**What you need to do**
- 1) Transcribe the passage of the power supply review below, from "High quality Japanese" to "for low noise.".
- 2) Translate this sentence from the power supply review below into Spanish: "The internal layout of the components on the PCB is tidy."
- 3) Write the next part of the power supply review below, picking up after its final sentence.

The noise curve above show a steady noise level of around 21 dBA (at 1m, presumably), and a hinge starting at 325W, at which point the noise rises fairly quickly. We have to assume that the load refers to typical temperatures reached at the plotted power levels, since every PSU we’ve tested only ties fan speed to temperature, not actual power output. Ambient temperature during the test has a strong impact on noise behavior, but this data is not provided.
The efficiency curves shown above are also very detailed and show a realistic midrange peak with falloff at either extremes. The 2~4 percentage point advantage in efficiency at 230VAC jibes perfectly well with our own comparison tests of PSU efficiency at 120 VAC versus 240 VAC.
EXTERNAL TOUR
The exterior of the TX650W is archetypical black.
Nothing out of the ordinary here.
No vents
other than the fan intake and…
…backside exhaust grill.
The label.
We know that Seasonic is the manufacturer, but the E307858 UL file number marked on the label is registered to Corsair.
OUTPUT CABLES
They are long and plentiful. There are a total of eight cable sets, all neatly sleeved:
- 22" cable for main 20+4-pin ATX connector
- 22" cable for 2/4-pin 12V AUX12V
- 2 x 24" cable for 6/8-pin PCIe connector – for the latest most power hungry graphics cards
- 2 x 37" cable with four 4-pin IDE connectors and one floppy drive connector
- 2 x 32" cable with four SATA drive connectors
All the output cables are sleeved.
INTERIOR
The internal layout of the components on the PCB is tidy. The black heatsinks are reminiscent of those used in Seasonic Tornado or first generation S12 power supplies.
Nice clean layout.
Heatsinks are reminiscent of those used in earlier Seasonic models.
High quality Japanese capacitors are used, rated for 105°C as in previous Corsairs.
The high speed ball bearing fan is made by Adda, similar to others used in many PSUs. Model AD1212HB-A71GL is rated for 89CFM and 39 dBA at 2200RPM and 12V. Judging from previous Corsair PSUs, the fan controller will keep it from getting anywhere close to full speed except under sustained full load.
Familiar Adda fan.
TESTING
For a fuller understanding of ATX power supplies, please read the reference
article Power Supply Fundamentals & Recommended
Units. Those who seek source materials can find Intel’s various PSU
design guides at Form
Factors.
For a complete rundown of testing equipment and procedures, please refer to
SPCR’s PSU Test Platform
V.4.1. The testing system is a close simulation of a moderate airflow
mid-tower PC optimized for low noise.
In the test rig, the ambient temperature of the PSU varies proportionately
with its output load, which is exactly the way it is in a real PC environment.
But there is the added benefit of a high power load tester which allows incremental
load testing all the way to full power for any non-industrial PC power supply.
Both fan noise and voltage are measured at various standard loads. It is, in
general, a very demanding test, as the operating ambient temperature of the
PSU often reaches >40°C at full power. This is impossible to achieve
with an open test bench setup.
The 120mm fan responsible for "case airflow" is deliberately run
at a steady low level (~6-7V) when the system is run at "low" loads.

**Supplied information**
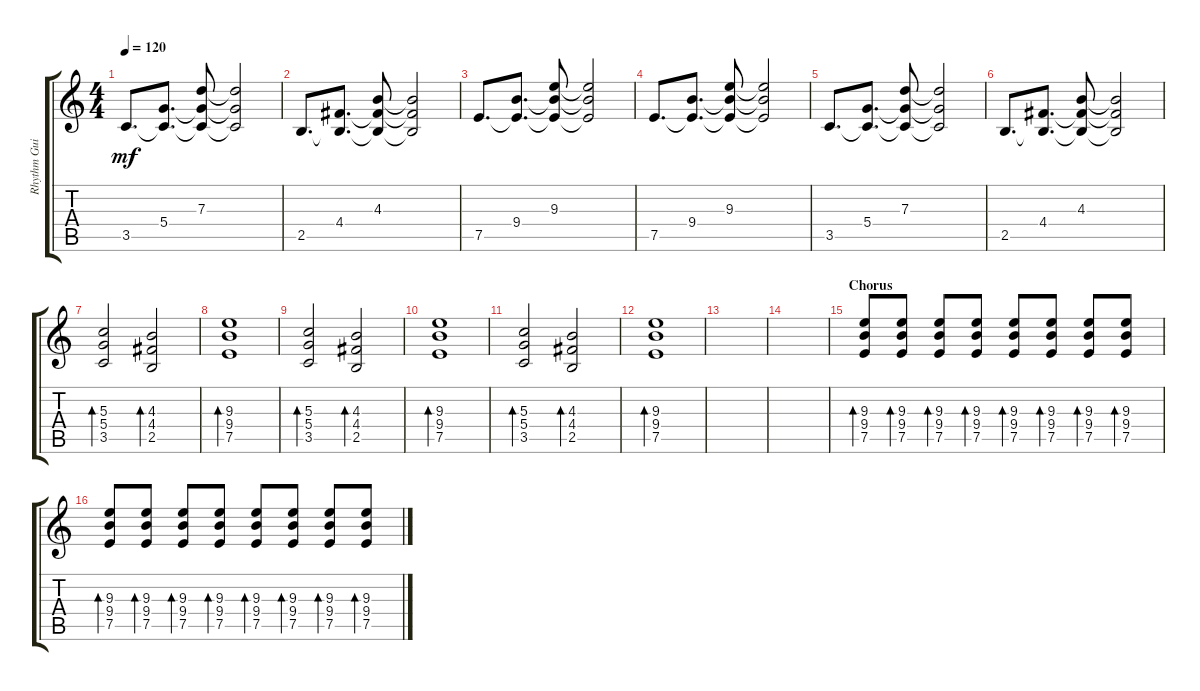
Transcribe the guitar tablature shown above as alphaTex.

\track ("Rhythm Guitar" "Rhythm Gui") {instrument overdrivenguitar}
\staff {score tabs}
\tuning (E4 B3 G3 D3 A2 E2) {hide}
\ts (4 4)
\tempo 120
\clef g2
\ks c
3.5.8{d dy mf} (5.4 3.5{t}).8{d} (7.3 5.4{t} 3.5{t}).8 (7.3{t} 5.4{t} 3.5{t}).2 |
2.5.8{d} (4.4 2.5{t}).8{d} (4.3 4.4{t} 2.5{t}).8 (4.3{t} 4.4{t} 2.5{t}).2 |
7.5.8{d} (9.4 7.5{t}).8{d} (9.3 9.4{t} 7.5{t}).8 (9.3{t} 9.4{t} 7.5{t}).2 |
7.5.8{d} (9.4 7.5{t}).8{d} (9.3 9.4{t} 7.5{t}).8 (9.3{t} 9.4{t} 7.5{t}).2 |
3.5.8{d} (5.4 3.5{t}).8{d} (7.3 5.4{t} 3.5{t}).8 (7.3{t} 5.4{t} 3.5{t}).2 |
2.5.8{d} (4.4 2.5{t}).8{d} (4.3 4.4{t} 2.5{t}).8 (4.3{t} 4.4{t} 2.5{t}).2 |
(5.3 5.4 3.5).2{bd 30} (4.3 4.4 2.5).2{bd 30} |
(9.3 9.4 7.5).1{bd 30} |
(5.3 5.4 3.5).2{bd 30} (4.3 4.4 2.5).2{bd 30} |
(9.3 9.4 7.5).1{bd 30} |
(5.3 5.4 3.5).2{bd 30} (4.3 4.4 2.5).2{bd 30} |
(9.3 9.4 7.5).1{bd 30} |
|
|
\section ("" "Chorus")
(9.3 9.4 7.5).8{bd 30} (9.3 9.4 7.5).8{bd 30} (9.3 9.4 7.5).8{bd 30} (9.3 9.4 7.5).8{bd 30} (9.3 9.4 7.5).8{bd 30} (9.3 9.4 7.5).8{bd 30} (9.3 9.4 7.5).8{bd 30} (9.3 9.4 7.5).8{bd 30} |
(9.3 9.4 7.5).8{bd 30} (9.3 9.4 7.5).8{bd 30} (9.3 9.4 7.5).8{bd 30} (9.3 9.4 7.5).8{bd 30} (9.3 9.4 7.5).8{bd 30} (9.3 9.4 7.5).8{bd 30} (9.3 9.4 7.5).8{bd 30} (9.3 9.4 7.5).8{bd 30}
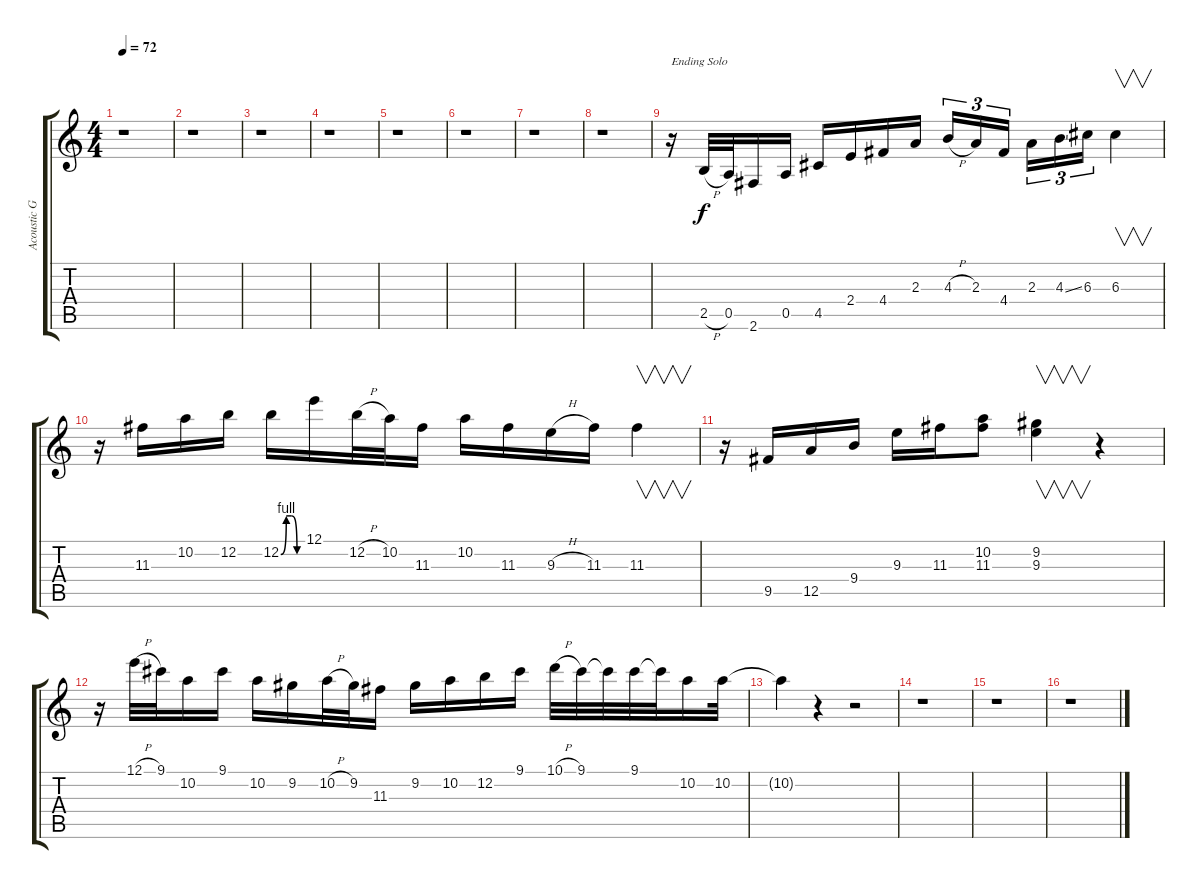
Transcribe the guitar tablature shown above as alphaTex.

\track ("Acoustic Guitar Solo " "Acoustic G") {instrument acousticguitarsteel}
\staff {score tabs}
\tuning (E4 B3 G3 D3 A2 E2) {hide}
\ts (4 4)
\tempo 72
\clef g2
\ks c
r.1{dy f} |
r.1 |
r.1 |
r.1 |
r.1 |
r.1 |
r.1 |
r.1 |
r.16{txt "Ending Solo" volume 16} 2.5{h}.32 0.5.32 2.6.16 0.5.16 4.5.16 2.4.16 4.4.16 2.3.16 4.3{h}.16{tu (3 2)} 2.3.16{tu (3 2)} 4.4.16{tu (3 2)} 2.3.16{tu (3 2)} 4.3{ss}.16{tu (3 2)} 6.3.16{tu (3 2)} 6.3.4{v} |
r.16 11.3.16 10.2.16 12.2.16 12.2{be (custom 0 0 15 4 30 4 45 0 60 0)}.16 12.1.16 12.2{h}.32 10.2.32 11.3.16 10.2.16 11.3.16 9.3{h}.16 11.3.16 11.3.4{v} |
r.16 9.5.16 12.5.16 9.4.16 9.3.16 11.3.16 (10.2 11.3).8 (9.2 9.3).4{v} r.4 |
r.16 12.1{h}.32 9.1.32 10.2.16 9.1.16 10.2.16 9.2.16 10.2{h}.32 9.2.32 11.3.16 9.2.16 10.2.16 12.2.16 9.1.16 10.1{h}.32 9.1.32 9.1{t}.32 9.1.32 9.1{t}.32 10.2.16 10.2.32 |
10.2{t}.4 r.4 r.2 |
r.1 |
r.1 |
r.1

**Solved tasks**
- 1)
High quality Japanese capacitors are used, rated for 105°C as in previous Corsairs.
The high speed ball bearing fan is made by Adda, similar to others used in many PSUs. Model AD1212HB-A71GL is rated for 89CFM and 39 dBA at 2200RPM and 12V. Judging from previous Corsair PSUs, the fan controller will keep it from getting anywhere close to full speed except under sustained full load.
Familiar Adda fan.
TESTING
For a fuller understanding of ATX power supplies, please read the reference
article Power Supply Fundamentals & Recommended
Units. Those who seek source materials can find Intel’s various PSU
design guides at Form
Factors.
For a complete rundown of testing equipment and procedures, please refer to
SPCR’s PSU Test Platform
V.4.1. The testing system is a close simulation of a moderate airflow
mid-tower PC optimized for low noise.

- 2) La disposición interna de los componentes en la PCB es ordenada.

- 3)
When the test loads become greater, the 120mm fan is turned up to a higher speed,
but one that doesn’t affect the noise level of the overall system. Anyone who
is running a system that draws 400W or more would definitely want more than
20CFM of airflow through their case, and at this point, the noise level of the
exhaust fan is typically not the greatest concern.
Great effort has been made to devise as realistic an operating
environment for the PSU as possible, but the thermal and noise results obtained
here still cannot be considered absolute. There are too many variables in PCs
and too many possible combinations of components for any single test environment
to provide infallible results. And there is always the bugaboo of sample variance.
These results are akin to a resume, a few detailed photographs, and some short
sound bites of someone you’ve never met. You’ll probably get a pretty good overall
representation, but it is not quite the same as an extended meeting in person.
REAL SYSTEM POWER NEEDS: While our testing loads the PSU to full output
(even 600W!) in order to verify the manufacturer’s claims, real desktop PCs
simply do not require anywhere near this level of power. The most pertinent
range of DC output power is between about 40W and 300W, because it is the power
range where most systems will be working most of the time. To illustrate this
point, we conducted system tests
to measure the power draw of several actual systems under idle and worst-case conditions. Our most power-hungry overclocked 130W TDP processor
rig with an ATI Radeon X1950XTX-512 graphics card drew ~256W DC peak from the power supply under
full load — well within the capabilities of any modern power supply. Please
follow the link provided above to see the details. It is true that very elaborate
systems with the most power hungry dual video cards today might draw as much as another
150W, but the total should remain under 500W in extrapolations of our
real world measurements.
SPCR’s high fidelity sound
recording system was used to create MP3 sound files of this PSU. As
with the setup for recording fans, the position of the mic was 3″ from the exhaust
vent at a 45° angle, outside the airflow turbulence area. The photo below shows
the setup (a different PSU is being recorded). All other noise sources in the
room were turned off while making the sound recordings.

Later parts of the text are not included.